Throughout their recording history, Ringo Starr created or contributed to only a handful of original songs in the Beatles' catalog, but all of them had a distinct country flavor, from 1965's "What Goes On," to which he added a handful of lyrics, to his first solo composition for the group, "Don't Pass Me By," in 1968. He also sang lead on the band's version of "Matchbox" by Carl Perkins. But it was Starr's vibrant take on a Number One country song by Buck Owens that would become one of the Beatles' drummer's most enduring tunes in live performance.

"Act Naturally," written by Johnny Russell, was a tune the songwriter couldn't get anyone interested in recording, until a writer friend of his named Voni Morrison pitched it to rising country superstar Buck Owens, who recorded it at Hollywood's Capitol Studios in February 1963, the same month the Beatles recorded the bulk of their debut LP, Please Please Me. The song would top the country chart for Owens in June of that year, becoming the Bakersfield-based musician's first Number One. In 1965, when the Beatles released their second film, Help!, the song, led by Starr's twangy vocal, was included on the soundtrack LP's non-film-related B-side. The song was something of an in-joke about Starr's then-budding acting career, but it would also achieve legendary status as the flipside of the McCartney-dominated single, "Yesterday."

On March 27th, 1989, 28 years ago today, Buck Owens joined Ringo Starr at Abbey Road Studios in London, where the Beatles had recorded so many of their iconic recordings, to update "Act Naturally" as a duet. The tune was accompanied by an elaborate music video with a Western theme, as Starr and Owens, decked out in cowboy garb ride into a dust-filled ghost town on horseback, enter a saloon and order a couple of whiskeys from bartender Vic Tayback, best known for his role as Mel in the TV series, Alice. The ghost town, it turns out, is actually a movie set and as the tune begins to play, Owens emerges from a trailer strumming one of his famous red, white and blue guitars. At the start of his own verse, Starr, dressed in black and wearing a cowboy hat similar to Owens', descends on a movie-camera crane and the two ham it up, play-fighting about which performer will be the bigger star. The song, of course, has nothing to do with Hollywood ambitions, it's really all about a dejected man and not having to act the part in the movie about his "sad and lonely" life.

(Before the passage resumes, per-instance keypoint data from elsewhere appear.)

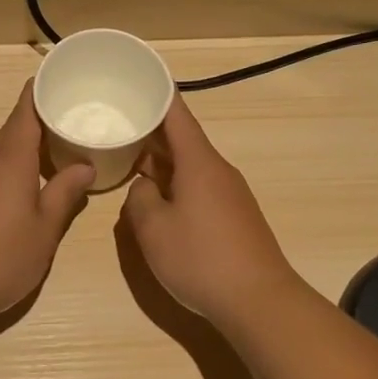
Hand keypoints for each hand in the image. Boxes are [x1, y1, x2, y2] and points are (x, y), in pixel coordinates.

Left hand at [0, 83, 96, 326]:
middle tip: (73, 122)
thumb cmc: (1, 257)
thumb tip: (85, 165)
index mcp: (9, 158)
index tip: (62, 78)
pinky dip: (10, 170)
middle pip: (14, 129)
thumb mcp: (45, 229)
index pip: (25, 109)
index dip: (41, 89)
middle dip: (41, 122)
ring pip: (1, 153)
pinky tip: (23, 190)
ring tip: (56, 155)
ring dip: (26, 149)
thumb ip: (65, 193)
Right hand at [119, 95, 302, 327]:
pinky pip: (199, 187)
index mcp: (199, 162)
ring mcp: (230, 194)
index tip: (139, 77)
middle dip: (151, 132)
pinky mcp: (235, 216)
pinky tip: (159, 200)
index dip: (157, 94)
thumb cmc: (201, 258)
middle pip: (183, 139)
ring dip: (162, 162)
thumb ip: (139, 200)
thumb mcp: (153, 229)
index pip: (176, 114)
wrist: (259, 301)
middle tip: (118, 124)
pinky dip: (176, 184)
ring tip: (130, 162)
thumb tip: (144, 189)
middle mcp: (218, 170)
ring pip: (190, 166)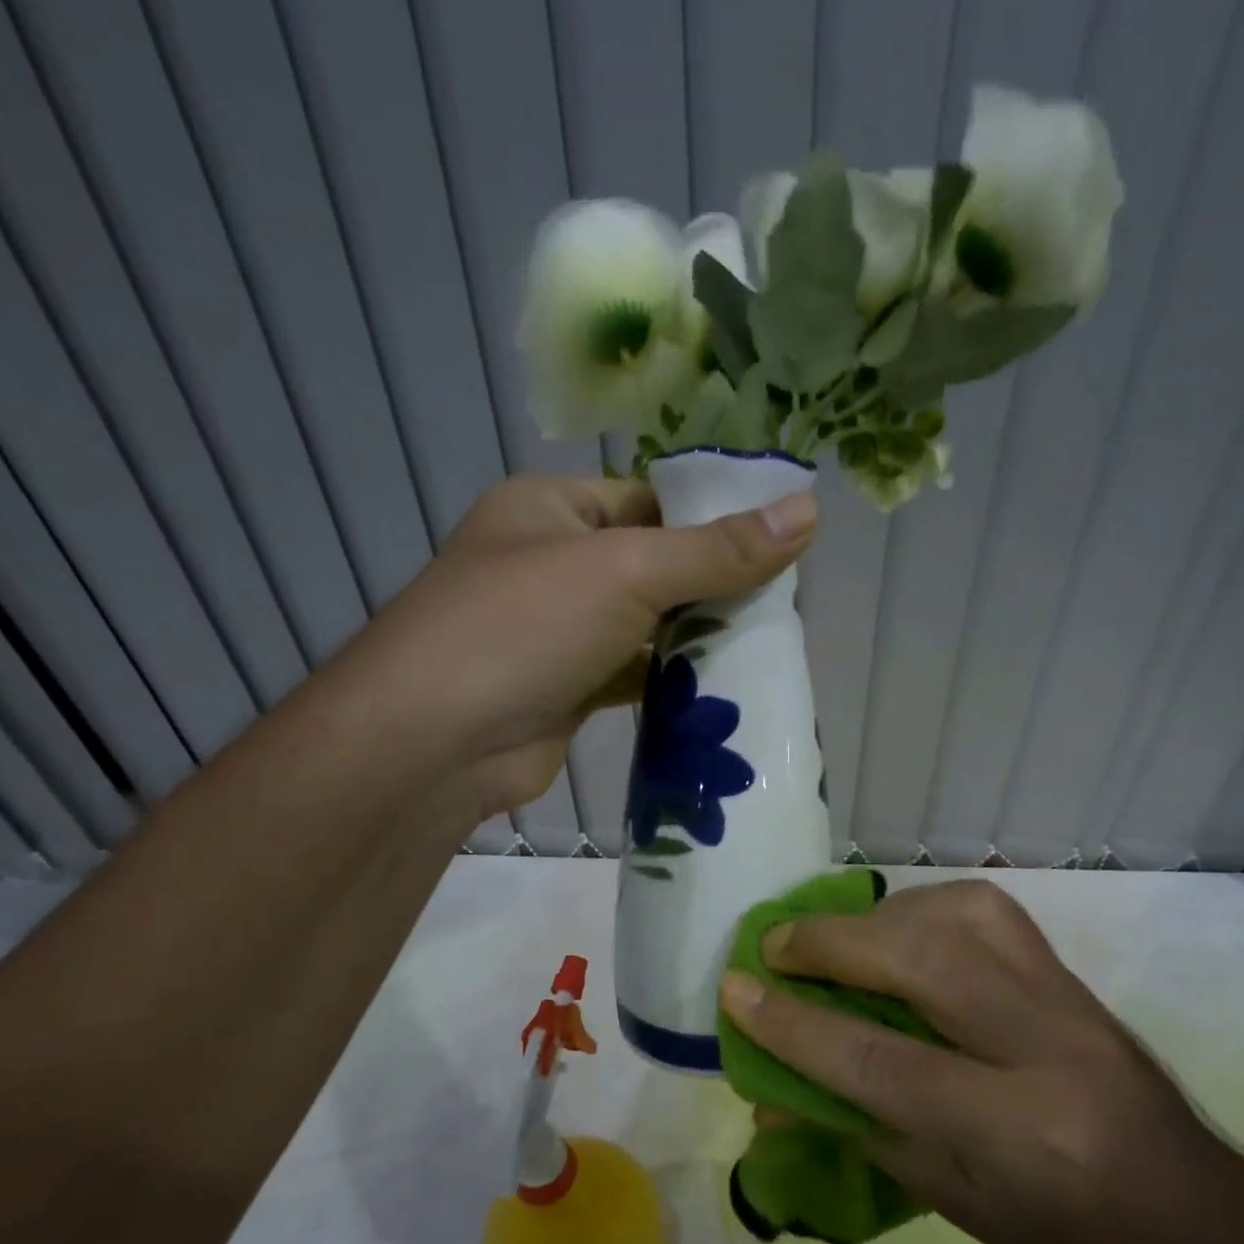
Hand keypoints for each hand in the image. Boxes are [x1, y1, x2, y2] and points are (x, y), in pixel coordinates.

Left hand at [338, 475, 815, 822]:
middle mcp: (551, 562)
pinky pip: (633, 674)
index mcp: (551, 508)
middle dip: (713, 584)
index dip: (712, 518)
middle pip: (653, 563)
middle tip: (783, 602)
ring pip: (645, 624)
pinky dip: (672, 682)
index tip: (780, 543)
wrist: (434, 744)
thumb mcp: (626, 571)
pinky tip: (723, 689)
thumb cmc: (524, 626)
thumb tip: (809, 510)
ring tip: (768, 644)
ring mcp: (557, 631)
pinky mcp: (567, 689)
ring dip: (697, 637)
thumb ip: (718, 549)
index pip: (649, 499)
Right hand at [719, 880, 1243, 1243]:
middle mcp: (1044, 1046)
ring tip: (836, 940)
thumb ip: (859, 1130)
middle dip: (829, 944)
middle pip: (917, 960)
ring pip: (954, 914)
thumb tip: (771, 1091)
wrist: (1196, 1222)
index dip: (794, 1024)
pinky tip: (901, 928)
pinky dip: (924, 907)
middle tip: (775, 945)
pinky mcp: (1069, 969)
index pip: (880, 1062)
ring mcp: (1065, 996)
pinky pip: (983, 908)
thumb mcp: (952, 1204)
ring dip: (877, 917)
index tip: (734, 990)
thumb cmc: (1064, 1240)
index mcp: (1017, 1134)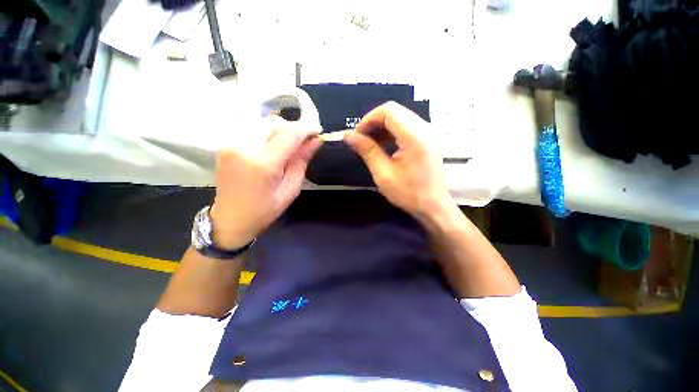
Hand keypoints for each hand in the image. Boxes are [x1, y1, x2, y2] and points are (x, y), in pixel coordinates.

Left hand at [210, 116, 321, 248]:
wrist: (230, 220)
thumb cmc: (264, 210)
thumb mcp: (290, 190)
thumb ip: (301, 162)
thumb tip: (316, 141)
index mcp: (263, 164)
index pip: (289, 134)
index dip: (307, 128)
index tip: (318, 131)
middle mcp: (244, 147)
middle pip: (275, 123)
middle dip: (293, 129)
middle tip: (303, 143)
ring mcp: (231, 144)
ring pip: (263, 123)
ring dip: (280, 131)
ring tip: (288, 147)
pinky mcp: (226, 144)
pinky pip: (252, 129)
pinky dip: (267, 134)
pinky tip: (272, 149)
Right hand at [344, 102, 453, 222]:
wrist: (433, 207)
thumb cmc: (408, 194)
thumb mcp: (383, 174)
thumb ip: (367, 151)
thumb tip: (348, 136)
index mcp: (415, 137)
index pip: (389, 111)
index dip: (369, 119)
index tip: (357, 135)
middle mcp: (425, 128)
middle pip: (395, 111)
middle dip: (374, 122)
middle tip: (361, 139)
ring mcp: (429, 132)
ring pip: (400, 117)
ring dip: (382, 127)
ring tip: (369, 143)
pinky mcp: (428, 139)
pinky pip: (406, 126)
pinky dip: (391, 132)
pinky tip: (383, 145)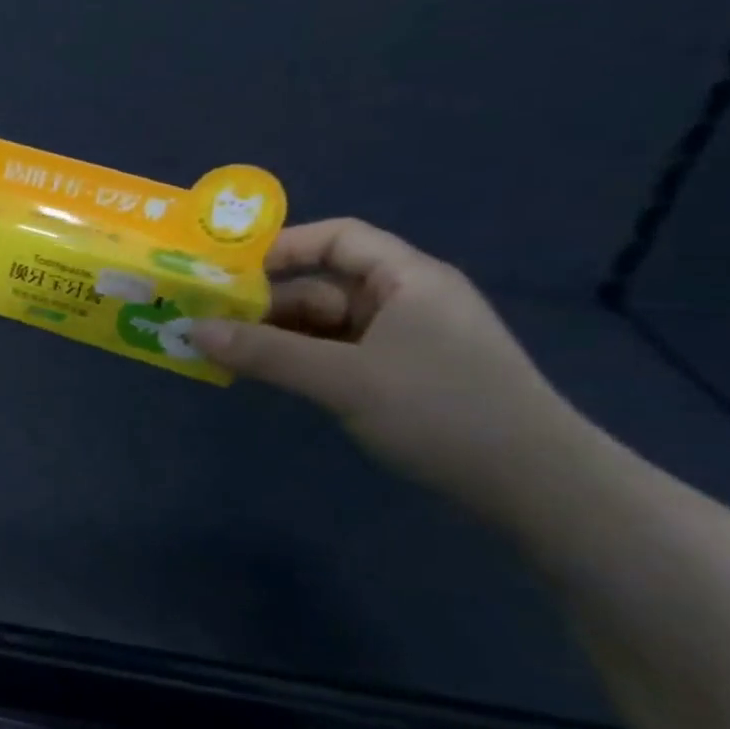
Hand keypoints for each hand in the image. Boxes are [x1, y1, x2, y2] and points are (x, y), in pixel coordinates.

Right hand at [190, 219, 587, 517]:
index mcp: (407, 279)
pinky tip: (263, 374)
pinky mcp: (401, 376)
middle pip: (322, 285)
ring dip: (276, 335)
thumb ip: (264, 352)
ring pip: (325, 324)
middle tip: (207, 320)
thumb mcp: (343, 380)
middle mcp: (406, 300)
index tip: (228, 272)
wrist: (538, 489)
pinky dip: (298, 359)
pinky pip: (336, 354)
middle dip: (265, 302)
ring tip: (221, 350)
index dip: (282, 247)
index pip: (338, 238)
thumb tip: (191, 329)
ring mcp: (405, 341)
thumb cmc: (443, 412)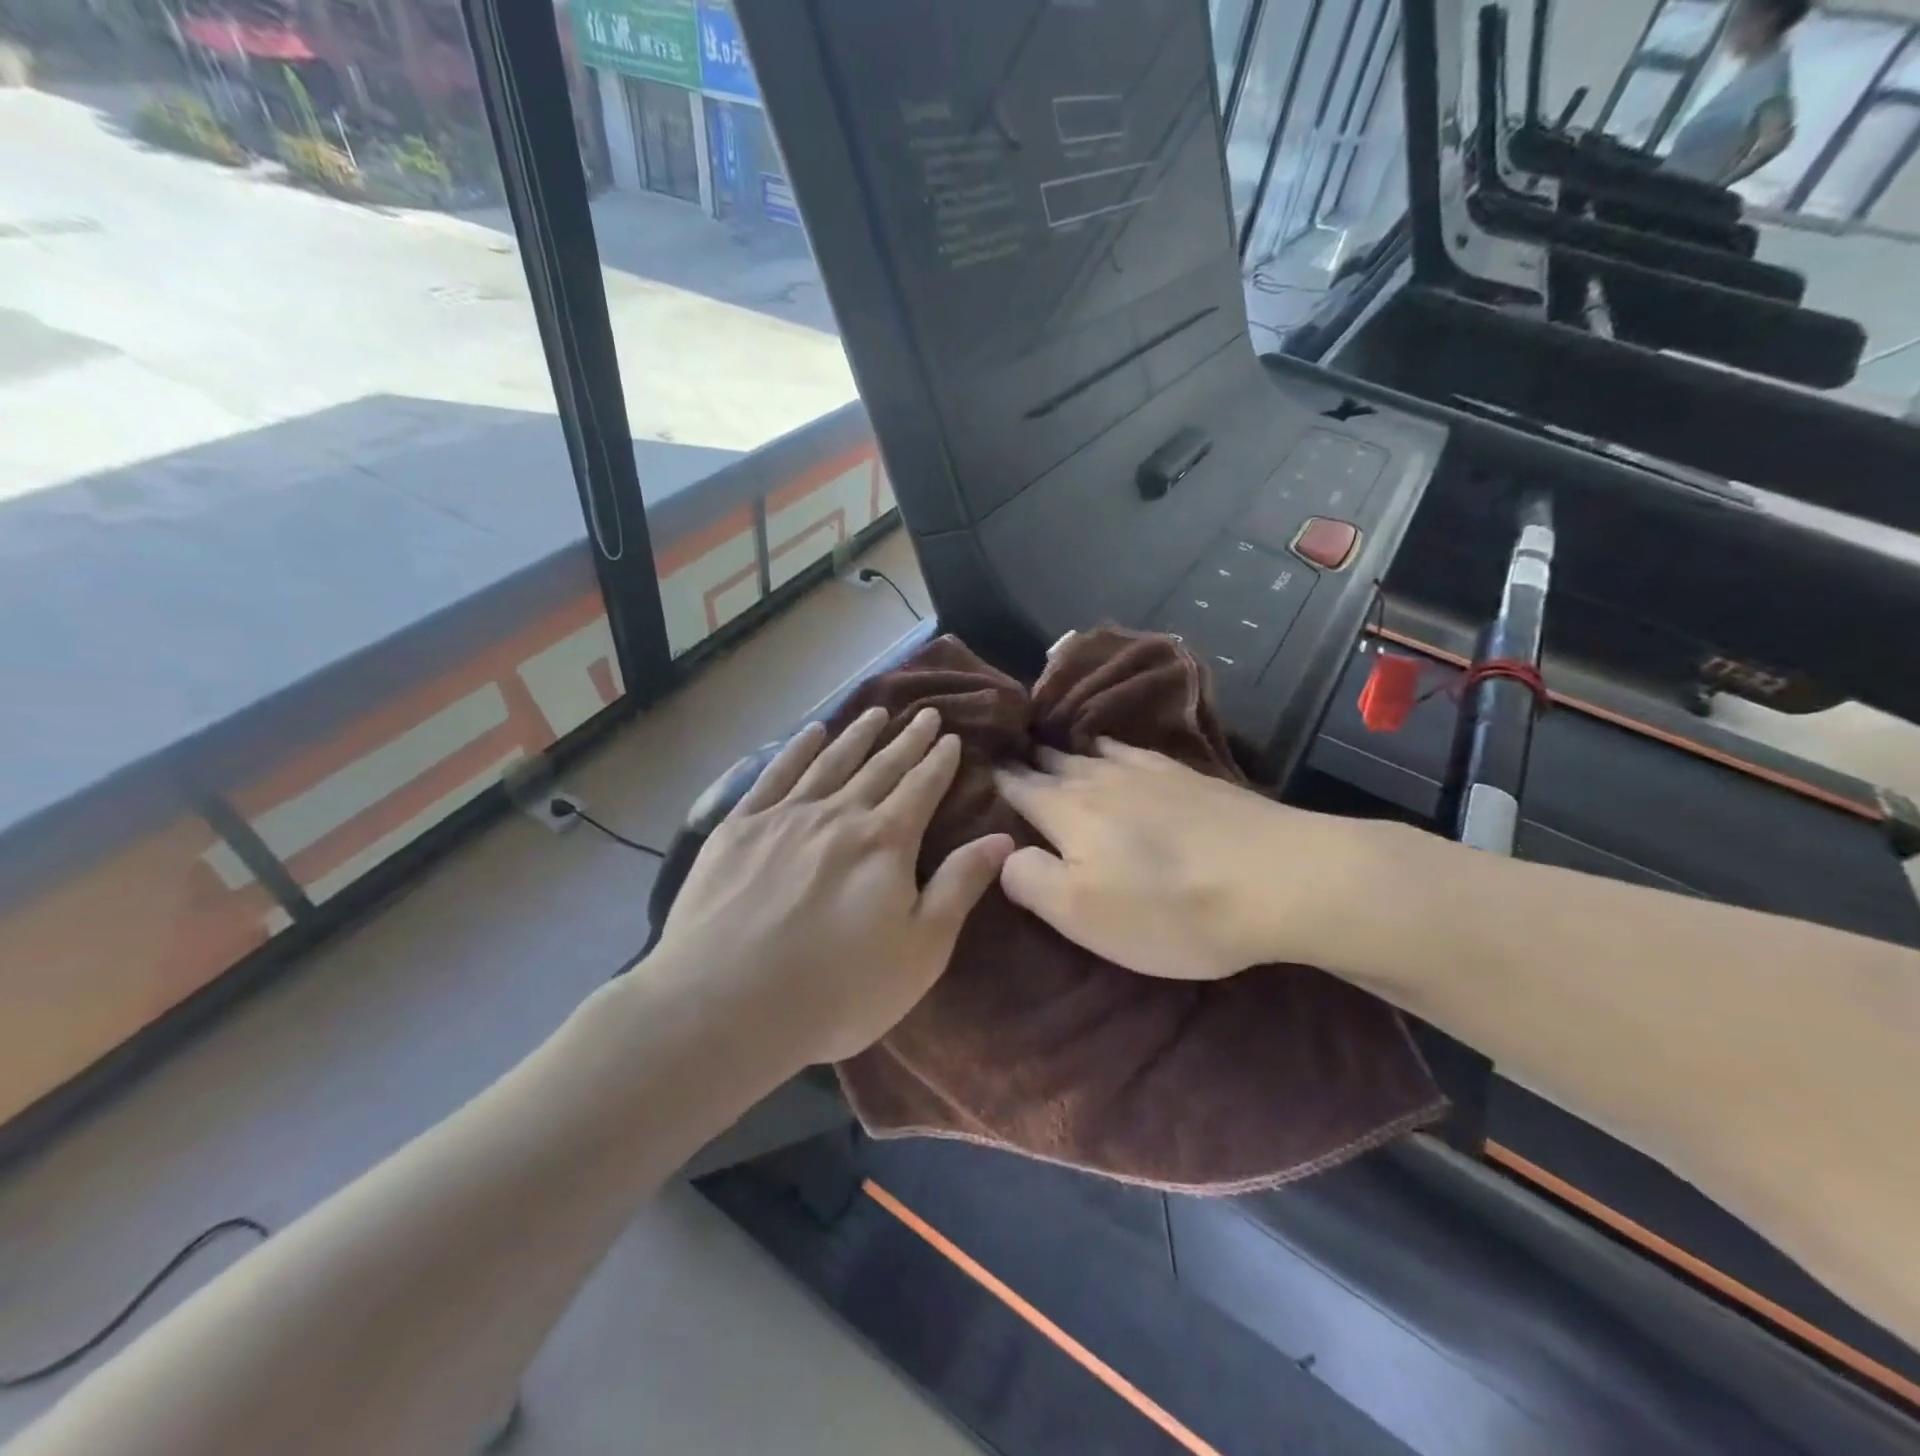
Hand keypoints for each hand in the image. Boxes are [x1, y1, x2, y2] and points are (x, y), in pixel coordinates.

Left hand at [652, 706, 1013, 1065]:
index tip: (950, 736)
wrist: (725, 1006)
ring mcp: (784, 816)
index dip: (939, 761)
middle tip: (924, 714)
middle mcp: (839, 814)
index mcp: (886, 841)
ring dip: (857, 735)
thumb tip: (1002, 838)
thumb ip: (960, 886)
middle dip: (907, 740)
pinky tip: (811, 732)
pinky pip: (775, 774)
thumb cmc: (838, 990)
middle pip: (880, 767)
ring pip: (831, 761)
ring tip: (876, 712)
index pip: (921, 787)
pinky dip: (797, 749)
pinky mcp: (739, 827)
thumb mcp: (921, 950)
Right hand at [995, 740, 1363, 979]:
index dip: (996, 778)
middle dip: (1027, 759)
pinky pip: (1133, 751)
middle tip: (1007, 754)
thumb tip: (1004, 852)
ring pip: (1091, 751)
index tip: (976, 765)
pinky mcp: (1190, 776)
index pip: (1019, 787)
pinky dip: (1111, 747)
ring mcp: (1149, 772)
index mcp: (1067, 812)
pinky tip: (1114, 751)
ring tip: (1050, 746)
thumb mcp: (1082, 913)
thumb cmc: (1168, 908)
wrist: (1279, 878)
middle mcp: (1100, 780)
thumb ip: (1030, 878)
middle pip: (1053, 762)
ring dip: (1065, 750)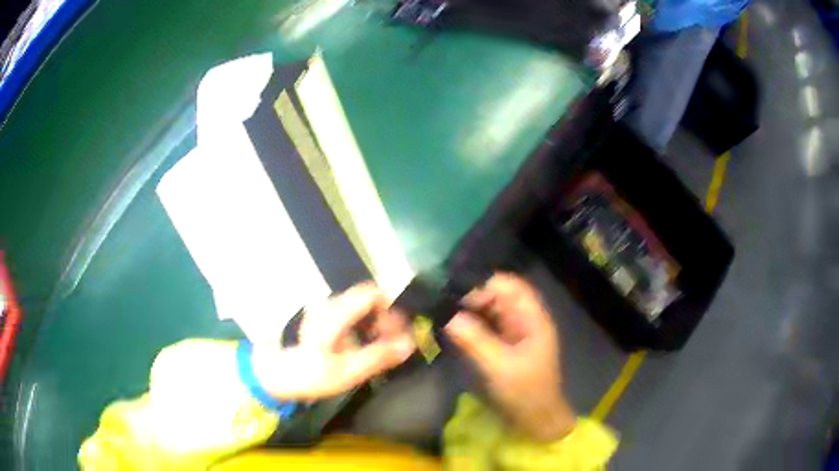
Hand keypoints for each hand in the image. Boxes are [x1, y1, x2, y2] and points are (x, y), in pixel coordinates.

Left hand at [251, 282, 415, 400]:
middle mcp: (331, 305)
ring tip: (382, 347)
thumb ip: (379, 356)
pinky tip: (365, 346)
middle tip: (394, 343)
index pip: (371, 293)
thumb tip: (410, 344)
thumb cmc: (311, 374)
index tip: (398, 333)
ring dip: (377, 323)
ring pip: (362, 307)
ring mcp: (327, 311)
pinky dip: (366, 326)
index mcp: (336, 313)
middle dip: (387, 318)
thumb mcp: (348, 371)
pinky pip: (353, 314)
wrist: (279, 375)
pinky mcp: (325, 319)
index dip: (391, 309)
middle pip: (369, 299)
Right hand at [445, 273, 575, 440]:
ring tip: (441, 313)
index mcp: (532, 318)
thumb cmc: (525, 391)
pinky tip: (451, 328)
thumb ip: (475, 340)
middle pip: (497, 295)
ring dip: (468, 310)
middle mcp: (523, 319)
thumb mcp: (499, 366)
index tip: (455, 295)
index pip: (509, 286)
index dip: (484, 285)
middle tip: (442, 306)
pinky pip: (485, 326)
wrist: (535, 419)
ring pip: (489, 311)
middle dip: (471, 297)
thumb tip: (448, 316)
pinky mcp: (503, 345)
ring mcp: (513, 332)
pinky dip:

Just two months after recording the song together, Starr would perform with his All Starr Band, the supergroup that would, in its first incarnation, include among its ranks Joe Walsh, Nils Lofgren, Dr. John, Billy Preston, Clarence Clemons and The Band members Rick Danko and Levon Helm. Still going strong, on October 13th the All Starr Band will kick off its latest tour this fall with eight shows at Planet Hollywood Resort and Casino in Las Vegas. The trek is currently slated to run through November 16th in Newark, New Jersey. Since 2012, the band has included Todd Rundgren, Gregg Rolie, Steve Lukather, Richard Page, Warren Ham and Gregg Bissonette, the longest-serving All Starr Band in the group's nearly 30-year history.